== Segment start ==

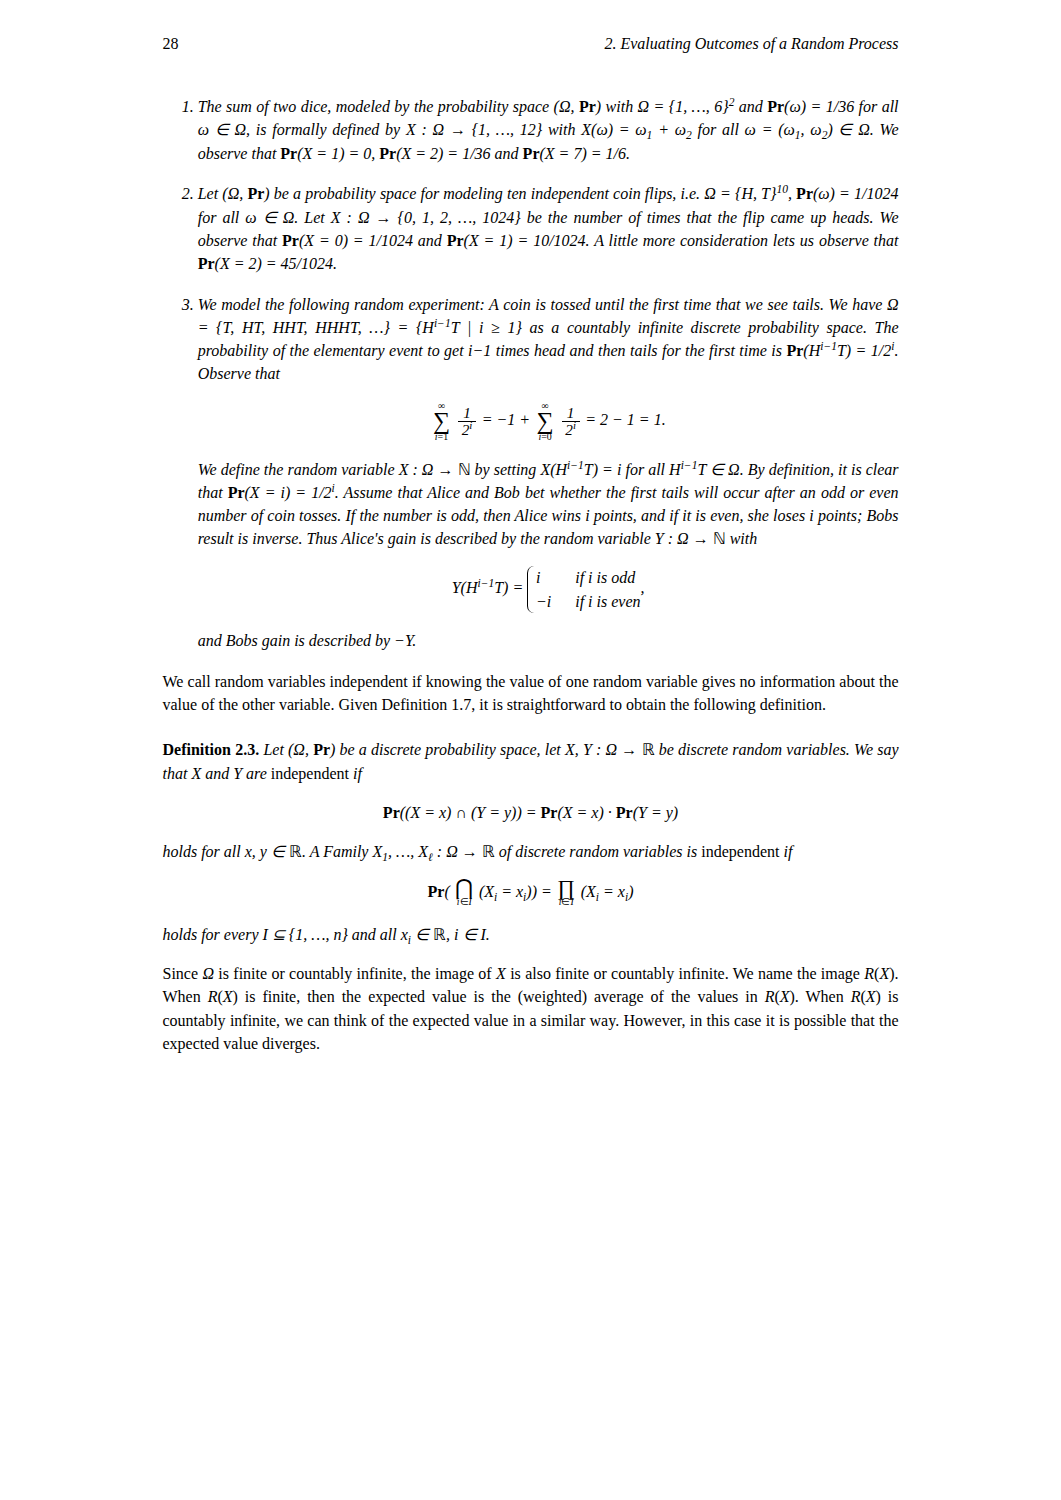28 2. Evaluating Outcomes of a Random Process
The sum of two dice, modeled by the probability space (Ω, Pr) with Ω = {1, …, 6}2 and Pr(ω) = 1/36 for all ω ∈ Ω, is formally defined by X : Ω → {1, …, 12} with X(ω) = ω1 + ω2 for all ω = (ω1, ω2) ∈ Ω. We observe that Pr(X = 1) = 0, Pr(X = 2) = 1/36 and Pr(X = 7) = 1/6.
Let (Ω, Pr) be a probability space for modeling ten independent coin flips, i.e. Ω = {H, T}10, Pr(ω) = 1/1024 for all ω ∈ Ω. Let X : Ω → {0, 1, 2, …, 1024} be the number of times that the flip came up heads. We observe that Pr(X = 0) = 1/1024 and Pr(X = 1) = 10/1024. A little more consideration lets us observe that Pr(X = 2) = 45/1024.
We model the following random experiment: A coin is tossed until the first time that we see tails. We have Ω = {T, HT, HHT, HHHT, …} = {Hi−1T | i ≥ 1} as a countably infinite discrete probability space. The probability of the elementary event to get i−1 times head and then tails for the first time is Pr(Hi−1T) = 1/2i. Observe that ∞ ∑ i=1 12i = −1 + ∞ ∑ i=0 12i = 2 − 1 = 1. We define the random variable X : Ω → ℕ by setting X(Hi−1T) = i for all Hi−1T ∈ Ω. By definition, it is clear that Pr(X = i) = 1/2i. Assume that Alice and Bob bet whether the first tails will occur after an odd or even number of coin tosses. If the number is odd, then Alice wins i points, and if it is even, she loses i points; Bobs result is inverse. Thus Alice's gain is described by the random variable Y : Ω → ℕ with Y(Hi−1T) = i if i is odd −i if i is even , and Bobs gain is described by −Y.
We call random variables independent if knowing the value of one random variable gives no information about the value of the other variable. Given Definition 1.7, it is straightforward to obtain the following definition.
Definition 2.3. Let (Ω, Pr) be a discrete probability space, let X, Y : Ω → ℝ be discrete random variables. We say that X and Y are independent if Pr((X = x) ∩ (Y = y)) = Pr(X = x) · Pr(Y = y) holds for all x, y ∈ ℝ. A Family X1, …, Xℓ : Ω → ℝ of discrete random variables is independent if Pr( ⋂ i∈I (Xi = xi)) = ∏ i∈I (Xi = xi) holds for every I ⊆ {1, …, n} and all xi ∈ ℝ, i ∈ I.
Since Ω is finite or countably infinite, the image of X is also finite or countably infinite. We name the image R(X). When R(X) is finite, then the expected value is the (weighted) average of the values in R(X). When R(X) is countably infinite, we can think of the expected value in a similar way. However, in this case it is possible that the expected value diverges.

== Segment end ==

WHAT TO PRODUCE
Set down the material above exactly. Skip any picture.

REPLY
28 2. Evaluating Outcomes of a Random Process
The sum of two dice, modeled by the probability space (Ω, Pr) with Ω = {1, …, 6}2 and Pr(ω) = 1/36 for all ω ∈ Ω, is formally defined by X : Ω → {1, …, 12} with X(ω) = ω1 + ω2 for all ω = (ω1, ω2) ∈ Ω. We observe that Pr(X = 1) = 0, Pr(X = 2) = 1/36 and Pr(X = 7) = 1/6.
Let (Ω, Pr) be a probability space for modeling ten independent coin flips, i.e. Ω = {H, T}10, Pr(ω) = 1/1024 for all ω ∈ Ω. Let X : Ω → {0, 1, 2, …, 1024} be the number of times that the flip came up heads. We observe that Pr(X = 0) = 1/1024 and Pr(X = 1) = 10/1024. A little more consideration lets us observe that Pr(X = 2) = 45/1024.
We model the following random experiment: A coin is tossed until the first time that we see tails. We have Ω = {T, HT, HHT, HHHT, …} = {Hi−1T | i ≥ 1} as a countably infinite discrete probability space. The probability of the elementary event to get i−1 times head and then tails for the first time is Pr(Hi−1T) = 1/2i. Observe that ∞ ∑ i=1 12i = −1 + ∞ ∑ i=0 12i = 2 − 1 = 1. We define the random variable X : Ω → ℕ by setting X(Hi−1T) = i for all Hi−1T ∈ Ω. By definition, it is clear that Pr(X = i) = 1/2i. Assume that Alice and Bob bet whether the first tails will occur after an odd or even number of coin tosses. If the number is odd, then Alice wins i points, and if it is even, she loses i points; Bobs result is inverse. Thus Alice's gain is described by the random variable Y : Ω → ℕ with Y(Hi−1T) = i if i is odd −i if i is even , and Bobs gain is described by −Y.
We call random variables independent if knowing the value of one random variable gives no information about the value of the other variable. Given Definition 1.7, it is straightforward to obtain the following definition.
Definition 2.3. Let (Ω, Pr) be a discrete probability space, let X, Y : Ω → ℝ be discrete random variables. We say that X and Y are independent if Pr((X = x) ∩ (Y = y)) = Pr(X = x) · Pr(Y = y) holds for all x, y ∈ ℝ. A Family X1, …, Xℓ : Ω → ℝ of discrete random variables is independent if Pr( ⋂ i∈I (Xi = xi)) = ∏ i∈I (Xi = xi) holds for every I ⊆ {1, …, n} and all xi ∈ ℝ, i ∈ I.
Since Ω is finite or countably infinite, the image of X is also finite or countably infinite. We name the image R(X). When R(X) is finite, then the expected value is the (weighted) average of the values in R(X). When R(X) is countably infinite, we can think of the expected value in a similar way. However, in this case it is possible that the expected value diverges.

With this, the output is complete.